YOUR INSTRUCTIONS:
Set the whole listing down again, word for word, with no pictures.

STORED DATA:
________________

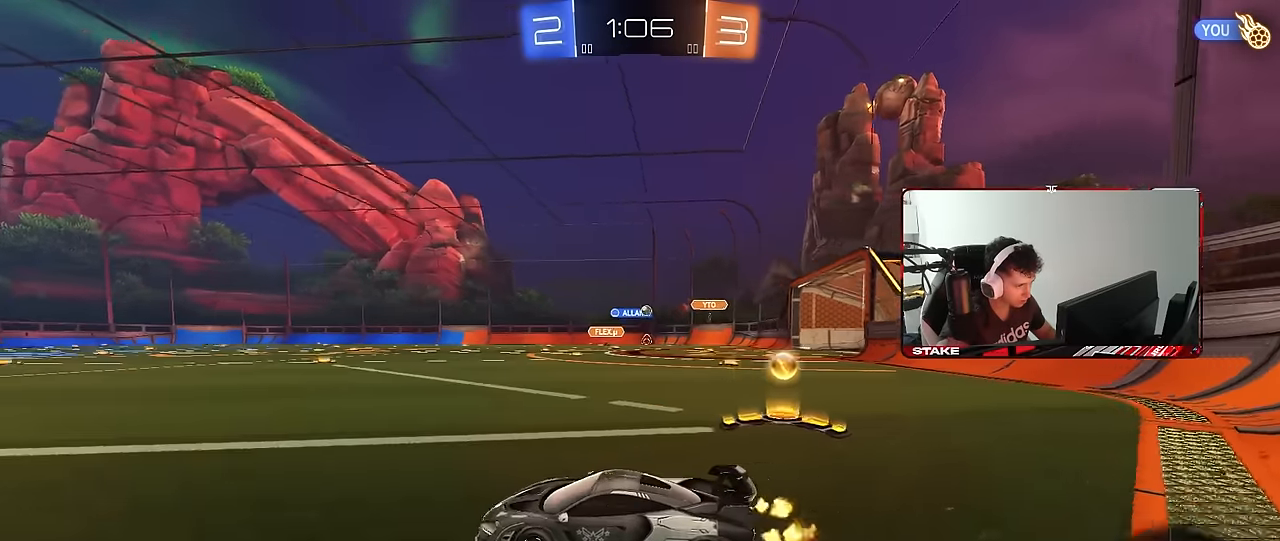
{"keys": ["space", "w"], "mouse": [], "mouse_move": "still", "events": [[66, "a", "up"], [66, "d", "down"], [66, "mouse_left", "down"], [116, "d", "up"], [116, "mouse_right", "down"], [166, "mouse_right", "up"], [216, "mouse_right", "down"], [300, "mouse_left", "up"], [400, "mouse_right", "up"], [500, "space", "down"]]}
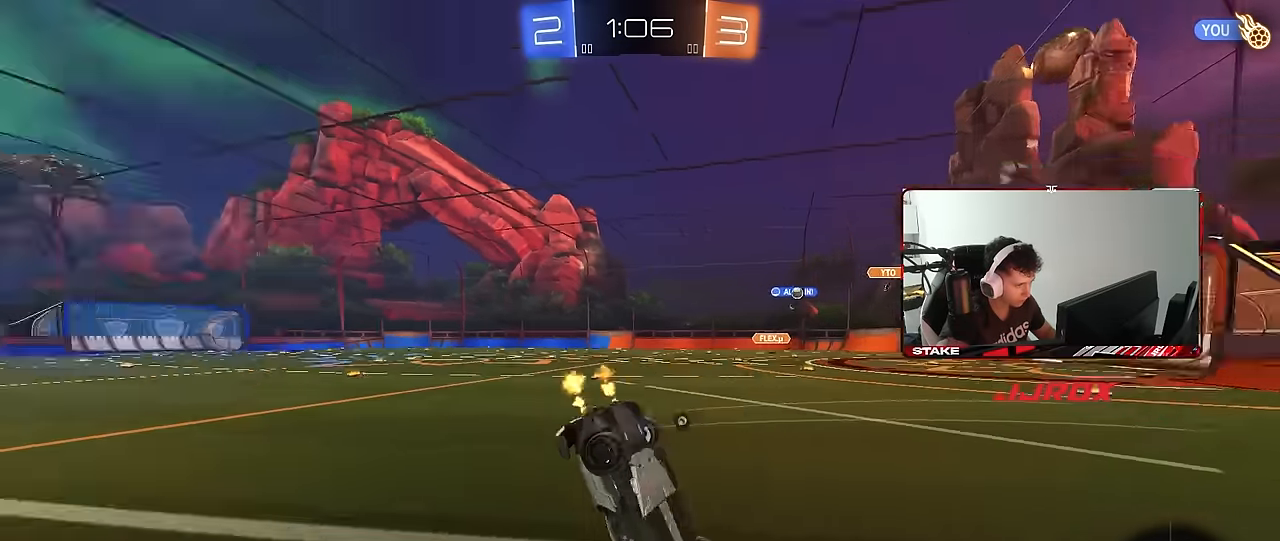
{"keys": ["space"], "mouse": [], "mouse_move": "still", "events": [[50, "w", "up"], [133, "space", "up"], [183, "shift", "down"], [233, "d", "down"], [333, "d", "up"], [366, "a", "down"], [366, "shift", "up"], [416, "space", "down"], [466, "a", "up"]]}
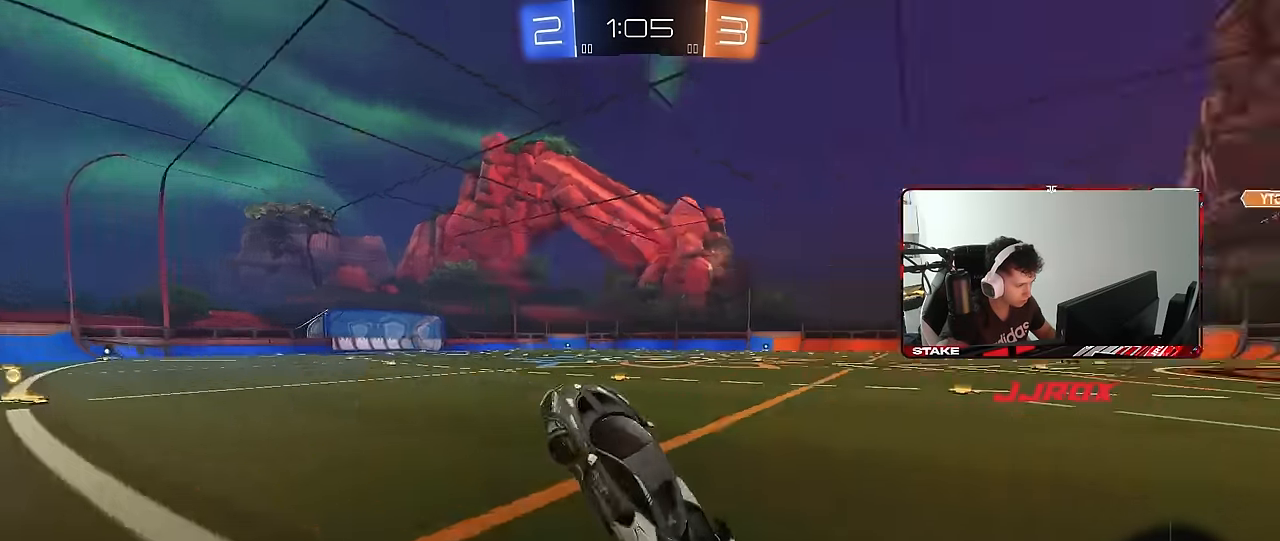
{"keys": ["a", "w"], "mouse": [], "mouse_move": "still", "events": [[66, "space", "up"], [250, "mouse_left", "down"], [300, "a", "down"], [300, "w", "down"], [433, "mouse_left", "up"]]}
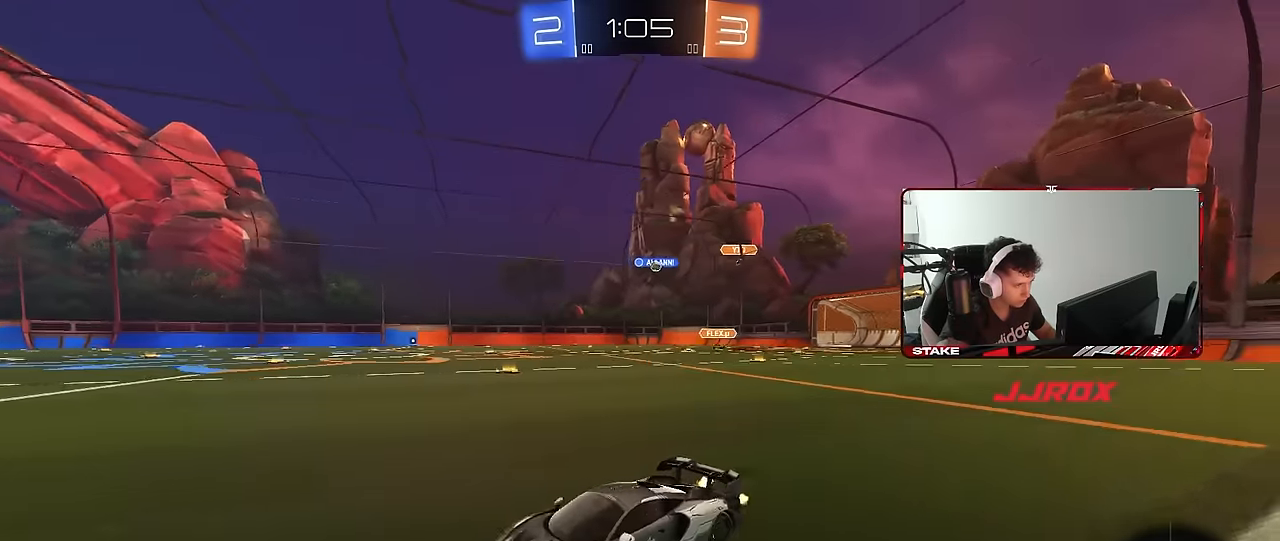
{"keys": ["d", "w"], "mouse": [], "mouse_move": "still", "events": [[33, "a", "up"], [166, "d", "down"], [216, "shift", "down"], [350, "shift", "up"]]}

________________

REPLY TO THE EXERCISE:
{"keys": ["space", "w"], "mouse": [], "mouse_move": "still", "events": [[66, "a", "up"], [66, "d", "down"], [66, "mouse_left", "down"], [116, "d", "up"], [116, "mouse_right", "down"], [166, "mouse_right", "up"], [216, "mouse_right", "down"], [300, "mouse_left", "up"], [400, "mouse_right", "up"], [500, "space", "down"]]}
{"keys": ["space"], "mouse": [], "mouse_move": "still", "events": [[50, "w", "up"], [133, "space", "up"], [183, "shift", "down"], [233, "d", "down"], [333, "d", "up"], [366, "a", "down"], [366, "shift", "up"], [416, "space", "down"], [466, "a", "up"]]}
{"keys": ["a", "w"], "mouse": [], "mouse_move": "still", "events": [[66, "space", "up"], [250, "mouse_left", "down"], [300, "a", "down"], [300, "w", "down"], [433, "mouse_left", "up"]]}
{"keys": ["d", "w"], "mouse": [], "mouse_move": "still", "events": [[33, "a", "up"], [166, "d", "down"], [216, "shift", "down"], [350, "shift", "up"]]}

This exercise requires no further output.